19. The microorganism immobilizing composition of any of claims 16-18, wherein the immobilizing agent is suitable to create a first microenvironment in association with a first immobilized microorganism and a second microenvironment in association with a second immobilized microorganism, preferably wherein the first microenvironment and the second microenvironment are not in communication with respect to at least one of a microorganism, vesicle, macromolecular sample debris particle, nucleic acid, protein, oligopeptide, virulence factor, signal molecule, exotoxin, and metabolic waste product.

20. The microorganism immobilizing composition of any of claims 16-19, wherein 1) the immobilizing agent is agar and the immobilizing agent concentration is 5 percent and the nutrient medium is Mueller-Hinton Broth, and the nutrient medium concentration is 1 X; or 2) the immobilizing agent is agar and the immobilizing agent concentration is 5 percent and the nutrient medium is Mueller-Hinton Broth, and the nutrient medium concentration is 5 X.
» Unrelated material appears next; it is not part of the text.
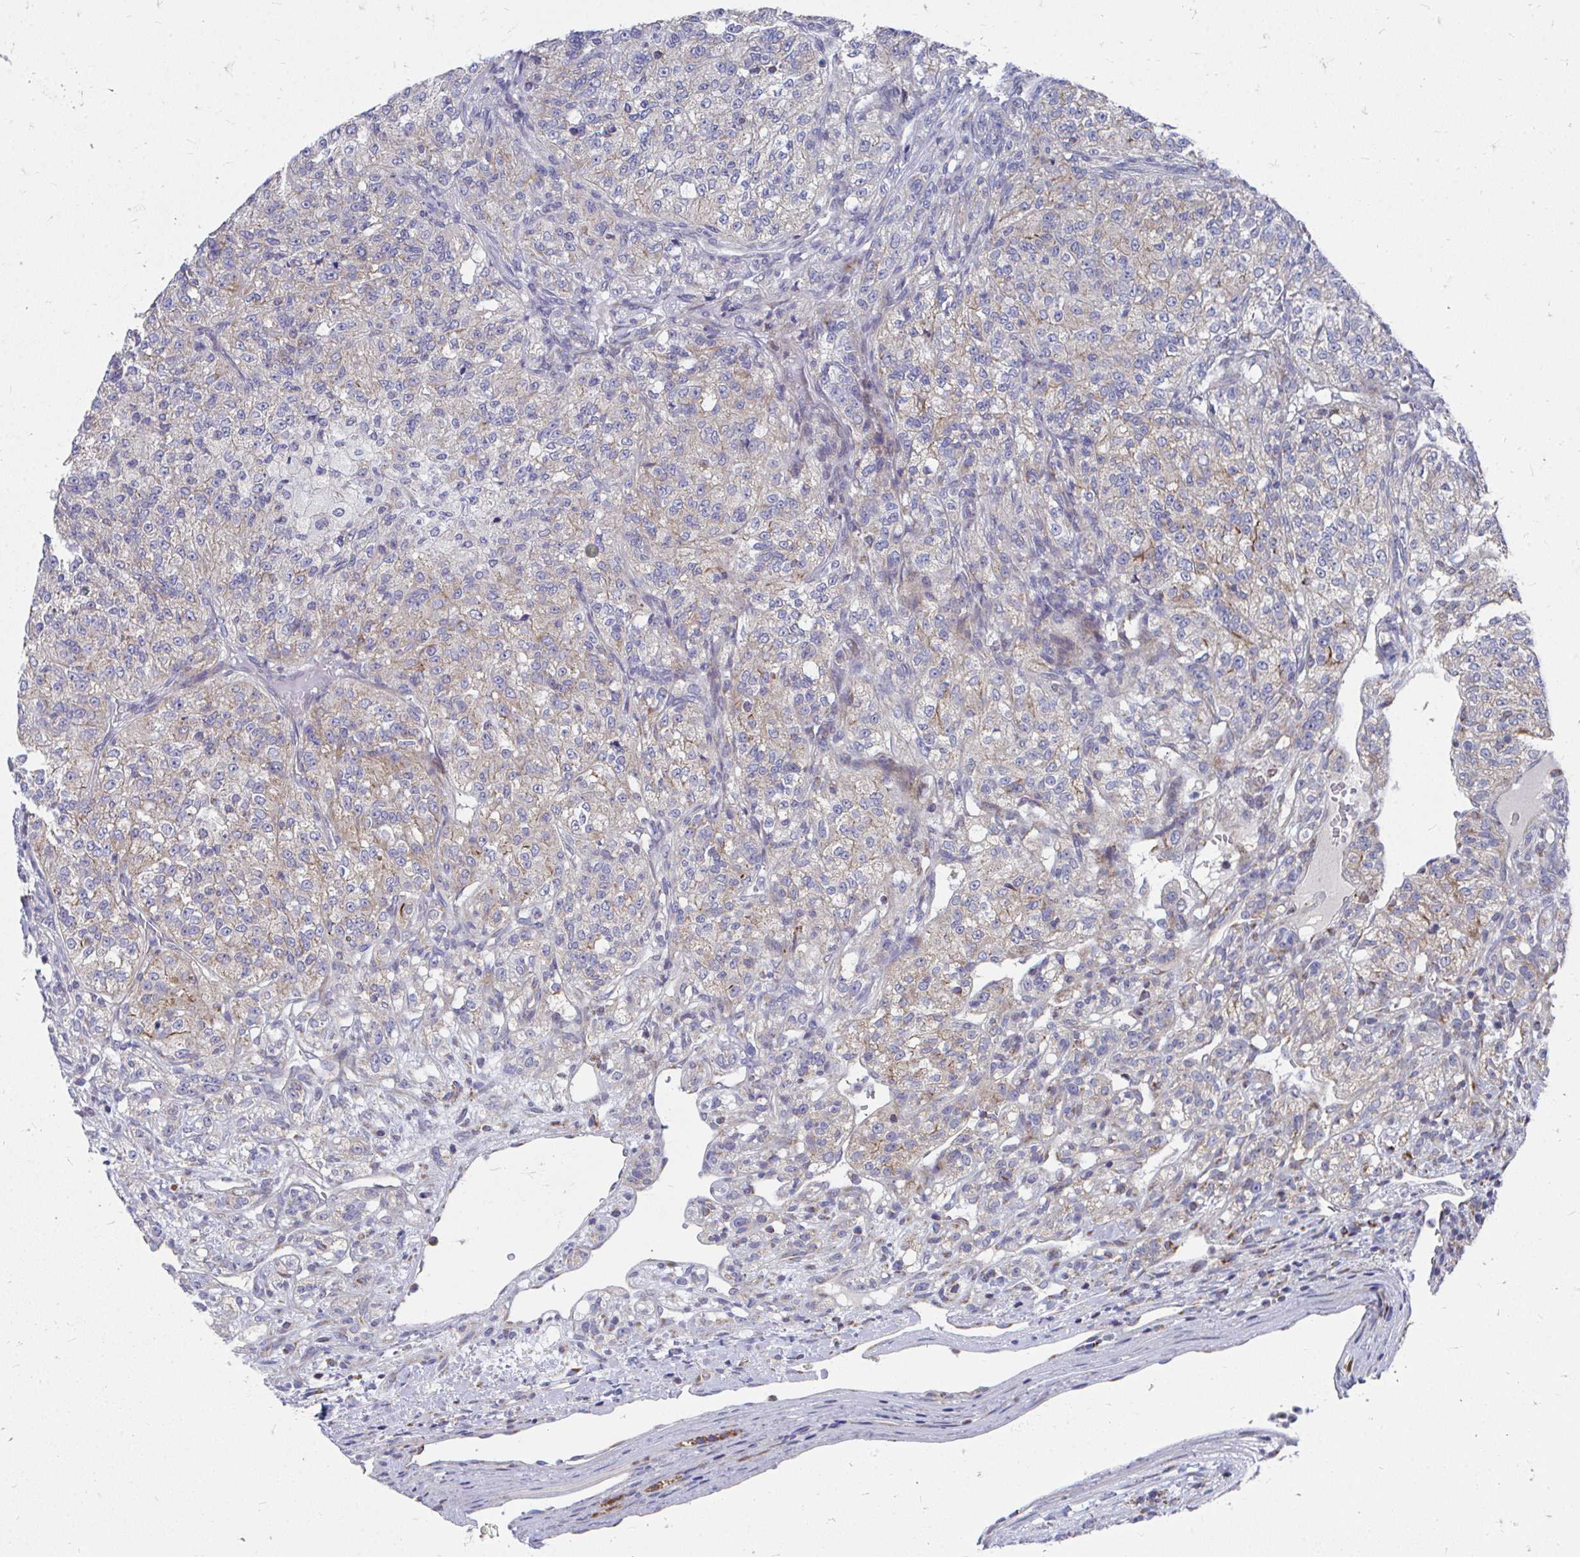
{"staining": {"intensity": "weak", "quantity": "<25%", "location": "cytoplasmic/membranous"}, "tissue": "renal cancer", "cell_type": "Tumor cells", "image_type": "cancer", "snomed": [{"axis": "morphology", "description": "Adenocarcinoma, NOS"}, {"axis": "topography", "description": "Kidney"}], "caption": "Renal cancer stained for a protein using IHC reveals no staining tumor cells.", "gene": "PEX3", "patient": {"sex": "female", "age": 63}}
21. The microorganism immobilizing composition of any of claims 16-20, wherein the microorganism immobilizing composition is at a composition temperature suitable to be fluidly combined with the microorganism sample, and wherein the agar solidifies after:

combining a volume of the microorganism immobilizing composition with four volumes of the microorganism sample to produce an immobilized microorganism sample having a final immobilizing agent concentration of 1 percent and a final nutrient concentration of 0.2 X; and cooling the immobilized microorganism sample to ambient temperature.
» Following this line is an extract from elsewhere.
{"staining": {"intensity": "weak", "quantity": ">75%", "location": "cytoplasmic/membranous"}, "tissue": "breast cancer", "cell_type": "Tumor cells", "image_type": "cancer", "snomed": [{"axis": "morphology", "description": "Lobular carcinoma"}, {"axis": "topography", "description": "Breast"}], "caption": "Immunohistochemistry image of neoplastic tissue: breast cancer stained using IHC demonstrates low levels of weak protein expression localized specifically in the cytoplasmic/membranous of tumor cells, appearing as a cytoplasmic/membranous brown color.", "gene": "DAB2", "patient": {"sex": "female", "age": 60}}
22. A method of detecting growth of a plurality of microorganisms comprising:

contacting a sample comprising a plurality of microorganisms with a detection device;

immobilizing the plurality of microorganisms with an immobilizing medium, wherein immobilizing comprises confining a first microorganism in a first location defined by a physical boundary;

acquiring first microorganism information for at least the first microorganism at a first time; acquiring second microorganism information for at least the first microorganism at a second time; and

detecting growth of the first microorganism based on first microorganism information and second microorganism information.

23. The method of claim 22, wherein the plurality of microorganisms is immobilized in one of a substantially planar space and a three-dimensional space.
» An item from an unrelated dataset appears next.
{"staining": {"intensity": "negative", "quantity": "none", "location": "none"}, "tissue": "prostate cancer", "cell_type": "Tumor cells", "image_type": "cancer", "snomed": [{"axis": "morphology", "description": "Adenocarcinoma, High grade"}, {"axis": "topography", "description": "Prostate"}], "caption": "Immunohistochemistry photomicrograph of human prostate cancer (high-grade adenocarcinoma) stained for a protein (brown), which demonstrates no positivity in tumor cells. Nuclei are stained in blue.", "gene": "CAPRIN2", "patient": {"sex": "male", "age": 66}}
24. The method of claim 22 or claim 23, wherein at least a portion of the physical boundary defining the first location comprises an immobilizing agent having material properties, wherein preferably the material properties of the immobilizing agent do not substantially affect one of homeostasis and a growth rate of the first microorganism.

25. The method of any of claims 22-24, wherein the physical boundary permits the diffusion of at least one of small molecules, nutrients, ions, and antimicrobial agents, and/or wherein the physical boundary produces a discrete microenvironment suitable to restrict diffusion of at least one of a secreted protein, extracellular protein, glycoprotein, enzyme, virulence factor, exotoxin, nucleic acid, vesicle, and macromolecular structure to or from an adjacent second location.

26. The method of any of claims 22-25, wherein the immobilizing medium comprises a gelling agent suitable to provide one of a polymer network and a colloidal network.